Re: [PATCH] arm64: crypto: Add an option to assume NEON XOR is the fastest

From: Doug Anderson
Date: Tue Sep 22 2020 - 20:39:41 EST


On Mon, Sep 21, 2020 at 11:25 PM Ard Biesheuvel <ardb@xxxxxxxxxx> wrote:
>
> On Tue, 22 Sep 2020 at 02:27, Douglas Anderson <dianders@xxxxxxxxxxxx> wrote:
> >
> > On every boot time we see messages like this:
> >
> > [ 0.025360] calling calibrate_xor_blocks+0x0/0x134 @ 1
> > [ 0.025363] xor: measuring software checksum speed
> > [ 0.035351] 8regs : 3952.000 MB/sec
> > [ 0.045384] 32regs : 4860.000 MB/sec
> > [ 0.055418] arm64_neon: 5900.000 MB/sec
> > [ 0.055423] xor: using function: arm64_neon (5900.000 MB/sec)
> > [ 0.055433] initcall calibrate_xor_blocks+0x0/0x134 returned 0 after 29296 usecs
> >
> > As you can see, we spend 30 ms on every boot re-confirming that, yet
> > again, the arm64_neon implementation is the fastest way to do XOR.
> > ...and the above is on a system with HZ=1000. Due to the way the
> > testing happens, if we have HZ defined to something slower it'll take
> > much longer. HZ=100 means we spend 300 ms on every boot re-confirming
> > a fact that will be the same for every bootup.
> >
> > Trying to super-optimize the xor operation makes a lot of sense if
> > you're using software RAID, but the above is probably not worth it for
> > most Linux users because:
> > 1. Quite a few arm64 kernels are built for embedded systems where
> > software raid isn't common. That means we're spending lots of time
> > on every boot trying to optimize something we don't use.
> > 2. Presumably, if we have neon, it's faster than alternatives. If
> > it's not, it's not expected to be tons slower.
> > 3. Quite a lot of arm64 systems are big.LITTLE. This means that the
> > existing test is somewhat misguided because it's assuming that test
> > results on the boot CPU apply to the other CPUs in the system.
> > This is not necessarily the case.
> >
> > Let's add a new config option that allows us to just use the neon
> > functions (if present) without benchmarking.
> >
> > NOTE: One small side effect is that on an arm64 system _without_ neon
> > we'll end up testing the xor_block_8regs_p and xor_block_32regs_p
> > versions of the function. That's presumably OK since we already test
> > all those when KERNEL_MODE_NEON is disabled.
> >
> > ALSO NOTE: presumably the way to do better than this is to add some
> > sort of per-CPU-core lookup table and jump to a per-CPU-core-specific
> > XOR function each time xor is called. Without seeing evidence that
> > this would really help someone, though, that doesn't seem worth it.
> >
> > Signed-off-by: Douglas Anderson <dianders@xxxxxxxxxxxx>
>
> On the two arm64 machines that I happen to have running right now, I get
>
> SynQuacer (Cortex-A53)
>
> 8regs : 1917.000 MB/sec
> 32regs : 2270.000 MB/sec
> arm64_neon: 2053.000 MB/sec
>
> ThunderX2
>
> 8regs : 10170.000 MB/sec
> 32regs : 12051.000 MB/sec
> arm64_neon: 10948.000 MB/sec
>
> so your assertion is not entirely valid.

OK, good to know.


> If the system does not need XOR, it is free not to load the module, so
> there is no reason it has to affect the boot time.

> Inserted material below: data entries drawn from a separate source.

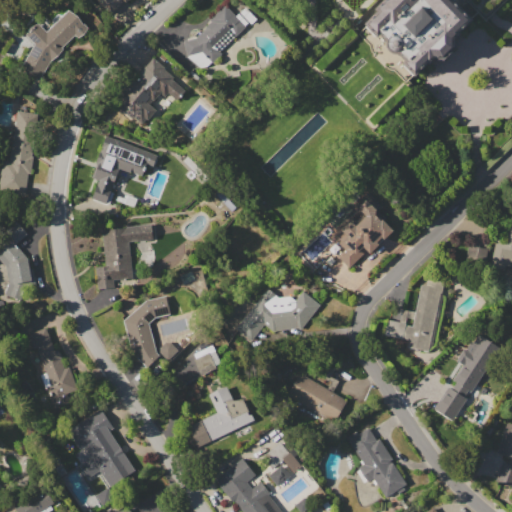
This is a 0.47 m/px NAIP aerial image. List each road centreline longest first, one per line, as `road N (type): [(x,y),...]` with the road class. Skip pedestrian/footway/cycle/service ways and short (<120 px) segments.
road 1 (residential): [(204,511),(92,342),(72,298),(56,208),(60,162),(83,94),(172,0)]
road 2 (residential): [(485,511),(426,450),(357,328),(367,300),(511,157)]
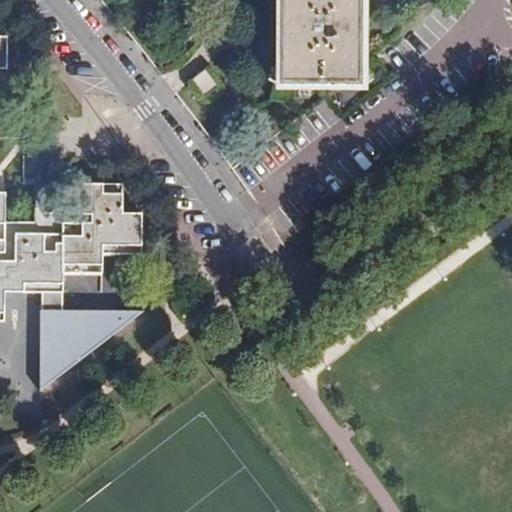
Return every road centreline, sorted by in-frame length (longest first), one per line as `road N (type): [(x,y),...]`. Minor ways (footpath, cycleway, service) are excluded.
road 1 (residential): [(482,29),(233,220)]
road 2 (residential): [(265,262),(298,286),(329,285),(511,150)]
road 3 (residential): [(233,220),(51,0)]
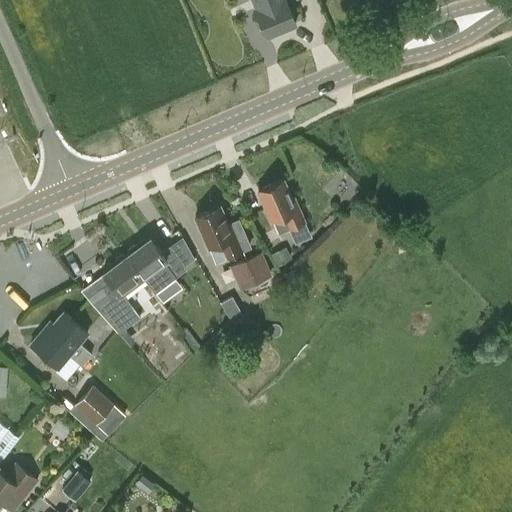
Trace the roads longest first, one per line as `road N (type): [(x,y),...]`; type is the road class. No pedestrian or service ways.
road 1 (secondary): [(0,223),(381,57)]
road 2 (secondary): [(502,6),(420,26),(381,57)]
road 3 (secondary): [(381,57),(432,50),(502,6)]
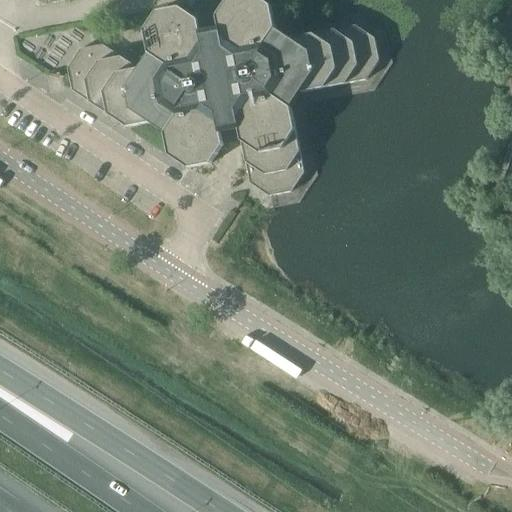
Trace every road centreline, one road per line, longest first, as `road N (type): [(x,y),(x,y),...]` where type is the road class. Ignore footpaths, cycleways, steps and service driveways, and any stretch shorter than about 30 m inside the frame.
road 1 (unclassified): [(491,470),(172,276),(0,160)]
road 2 (motorway): [(218,511),(0,378)]
road 3 (motorway): [(138,511),(0,417)]
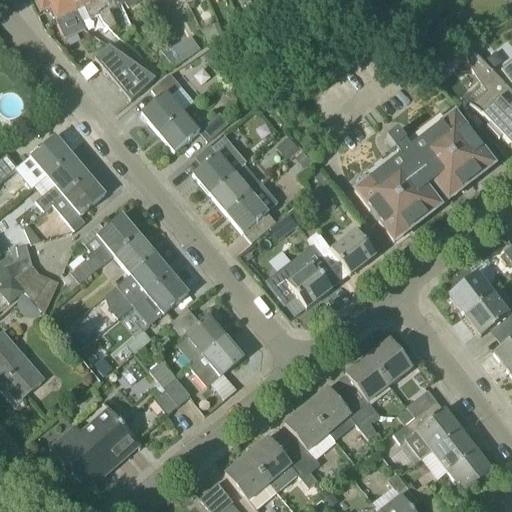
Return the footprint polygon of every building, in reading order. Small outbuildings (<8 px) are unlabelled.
[(79,26),(67,0),(33,0),(40,13),(49,9),(55,22),(65,42),(82,33),(79,26)] [(67,0),(79,26),(97,17),(88,0),(67,0)] [(110,0),(88,0),(97,17),(98,17),(105,32),(114,27),(107,12),(115,8),(110,0)] [(110,0),(115,8),(123,5),(126,11),(143,3),(141,0),(110,0)] [(249,12),(237,19),(243,29),(254,21),(249,12)] [(436,21),(435,41),(449,42),(450,22),(436,21)] [(179,46),(171,51),(178,65),(198,50),(191,39),(179,46)] [(167,42),(156,49),(172,70),(178,65),(171,51),(167,42)] [(155,82),(108,48),(93,61),(129,104),(155,82)] [(511,95),(470,51),(464,56),(466,62),(468,67),(471,72),(473,77),(476,82),(479,87),(483,91),(485,94),(471,107),(488,126),(485,129),(498,142),(501,139),(511,150),(511,95)] [(213,52),(202,59),(206,66),(213,67),(220,63),(213,52)] [(511,61),(500,71),(511,86),(511,61)] [(139,116),(156,136),(182,115),(167,98),(178,89),(169,77),(149,93),(156,102),(139,116)] [(173,156),(197,136),(198,135),(182,115),(156,136),(173,156)] [(403,145),(404,145),(395,134),(384,142),(393,153),(394,153),(398,158),(353,193),(392,244),(438,209),(431,200),(439,193),(446,202),(492,167),(453,116),(408,151),(403,145)] [(45,179),(46,180),(71,159),(53,138),(28,159),(15,171),(2,156),(0,158),(0,184),(14,173),(29,192),(45,179)] [(286,143),(277,150),(287,163),(296,156),(298,154),(288,141),(286,143)] [(207,197),(233,176),(216,156),(191,178),(207,197)] [(51,208),(62,199),(87,178),(71,159),(46,180),(53,189),(34,205),(42,214),(50,207),(51,208)] [(316,173),(301,186),(308,195),(324,182),(316,173)] [(233,176),(207,197),(224,217),(250,195),(233,176)] [(68,228),(73,234),(83,225),(78,219),(103,198),(87,178),(62,199),(69,208),(59,217),(68,228)] [(274,226),(265,216),(267,215),(250,195),(224,217),(241,237),(242,236),(250,247),(274,226)] [(77,287),(111,258),(112,259),(137,238),(120,217),(83,249),(91,258),(68,277),(77,287)] [(306,243),(315,254),(337,283),(347,277),(348,279),(374,259),(354,233),(329,252),(316,235),(306,243)] [(112,259),(128,278),(153,257),(137,238),(112,259)] [(511,247),(504,253),(502,254),(511,267),(511,247)] [(0,254),(0,266),(2,269),(28,259),(25,249),(0,254)] [(315,254),(311,257),(306,261),(303,258),(265,287),(282,309),(295,300),(305,312),(330,293),(329,290),(337,283),(315,254)] [(170,277),(153,257),(128,278),(137,289),(123,300),(131,310),(145,298),(170,277)] [(10,279),(12,281),(31,269),(28,259),(2,269),(10,279)] [(447,297),(463,319),(491,296),(475,275),(472,278),(466,270),(469,267),(468,266),(444,285),(451,294),(447,297)] [(31,269),(12,281),(22,292),(37,277),(31,270),(31,269)] [(37,277),(22,292),(23,294),(32,304),(47,282),(37,277)] [(170,277),(145,298),(161,318),(187,297),(170,277)] [(10,279),(0,288),(0,296),(8,307),(17,299),(23,294),(22,292),(12,281),(10,279)] [(32,304),(40,314),(43,316),(56,286),(47,282),(32,304)] [(491,296),(463,319),(479,340),(508,318),(491,296)] [(187,370),(188,371),(224,341),(206,320),(179,343),(180,345),(175,349),(191,368),(187,370)] [(132,358),(150,342),(142,332),(124,348),(132,358)] [(0,387),(16,406),(43,382),(2,334),(0,335),(0,387)] [(505,379),(511,373),(511,339),(491,355),(507,376),(504,379),(505,379)] [(224,341),(188,371),(205,391),(241,361),(224,341)] [(366,359),(389,389),(409,372),(387,343),(366,359)] [(362,399),(353,407),(369,427),(378,420),(367,406),(389,389),(366,359),(344,376),(362,399)] [(147,375),(156,385),(162,393),(174,382),(159,364),(147,375)] [(162,393),(163,394),(176,410),(188,399),(174,382),(162,393)] [(376,435),(369,427),(353,407),(343,415),(324,391),(304,409),(327,437),(348,419),(367,442),(376,435)] [(152,403),(165,419),(176,410),(163,394),(152,403)] [(405,410),(413,421),(414,422),(435,405),(426,394),(405,410)] [(411,436),(414,434),(430,455),(458,433),(442,412),(441,413),(435,405),(414,422),(413,421),(391,438),(398,447),(411,438),(411,436)] [(292,456),(309,476),(318,468),(306,454),(327,437),(304,409),(283,426),(301,449),(292,456)] [(136,449),(133,445),(120,430),(121,429),(108,414),(80,438),(74,430),(49,452),(50,453),(51,452),(65,468),(64,470),(68,475),(70,474),(83,489),(106,469),(109,472),(135,449),(138,453),(139,452),(136,448),(136,449)] [(430,455),(446,475),(477,451),(474,453),(458,433),(430,455)] [(245,458),(275,495),(296,478),(300,483),(309,476),(292,456),(284,463),(265,441),(245,458)] [(478,452),(477,451),(446,475),(462,497),(490,475),(475,454),(478,452)] [(246,504),(248,502),(255,511),(276,496),(275,495),(245,458),(223,476),(246,504)] [(408,511),(407,510),(415,503),(412,499),(404,489),(394,477),(385,485),(397,500),(382,511),(408,511)] [(197,502),(205,511),(224,511),(233,505),(216,486),(197,502)] [(416,496),(424,505),(433,499),(423,487),(415,493),(408,486),(404,489),(412,499),(416,496)] [(429,511),(442,511),(443,511),(433,499),(424,505),(429,511)]
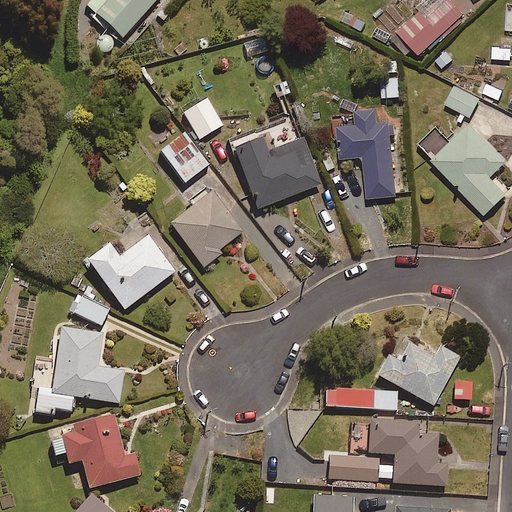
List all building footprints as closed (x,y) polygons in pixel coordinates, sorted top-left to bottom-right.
[(154,0),(106,0),(91,17),(118,41),(154,0)] [(461,16),(447,0),(423,0),(414,8),(418,12),(391,35),(411,59),(461,16)] [(368,21),(343,10),(338,21),(362,33),(368,21)] [(397,76),(379,77),(380,97),(397,97),(397,76)] [(505,90),(486,81),(480,93),(498,103),(505,90)] [(478,100),(454,86),(444,104),(468,117),(478,100)] [(220,126),(204,100),(181,114),(196,140),(220,126)] [(374,108),(359,109),(359,118),(336,120),(340,159),(362,157),(366,198),(395,196),(388,123),(375,125),(374,108)] [(505,162),(469,123),(431,160),(482,214),(504,194),(488,177),(505,162)] [(205,165),(178,133),(156,152),(184,183),(205,165)] [(265,153),(258,138),(231,150),(256,211),(318,185),(299,139),(265,153)] [(239,233),(207,192),(167,225),(202,268),(219,255),(216,251),(239,233)] [(172,272),(144,237),(116,259),(105,245),(83,262),(122,311),(172,272)] [(106,310),(77,297),(70,313),(99,327),(106,310)] [(36,367),(31,414),(52,417),(52,411),(69,413),(71,398),(117,404),(121,371),(95,368),(98,335),(56,330),(51,368),(36,367)] [(431,357),(407,344),(397,362),(386,356),(374,377),(431,407),(456,358),(436,348),(431,357)] [(470,384),(453,383),(452,400),(469,401),(470,384)] [(395,393),(323,389),(322,407),(394,411),(395,393)] [(121,458),(110,415),(58,429),(61,440),(48,443),(52,456),(62,454),(65,465),(78,461),(86,490),(137,476),(131,456),(121,458)] [(414,422),(378,421),(366,428),(365,454),(392,455),(391,485),(444,487),(444,465),(434,465),(435,438),(413,437),(414,422)] [(376,459),(328,457),(327,480),(375,482),(376,459)] [(106,511),(89,496),(74,511),(106,511)] [(350,511),(351,499),(310,497),(309,511),(350,511)]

The fact that it was run super early somehow made me just assume that
this couldn't be a module, but of course you're right that it can be a
module. That works for me and saves me my precious boot time. ;-)

That being said, this'll still bite anyone who wants to build this in
for whatever reason. I'll respond to your other email with more...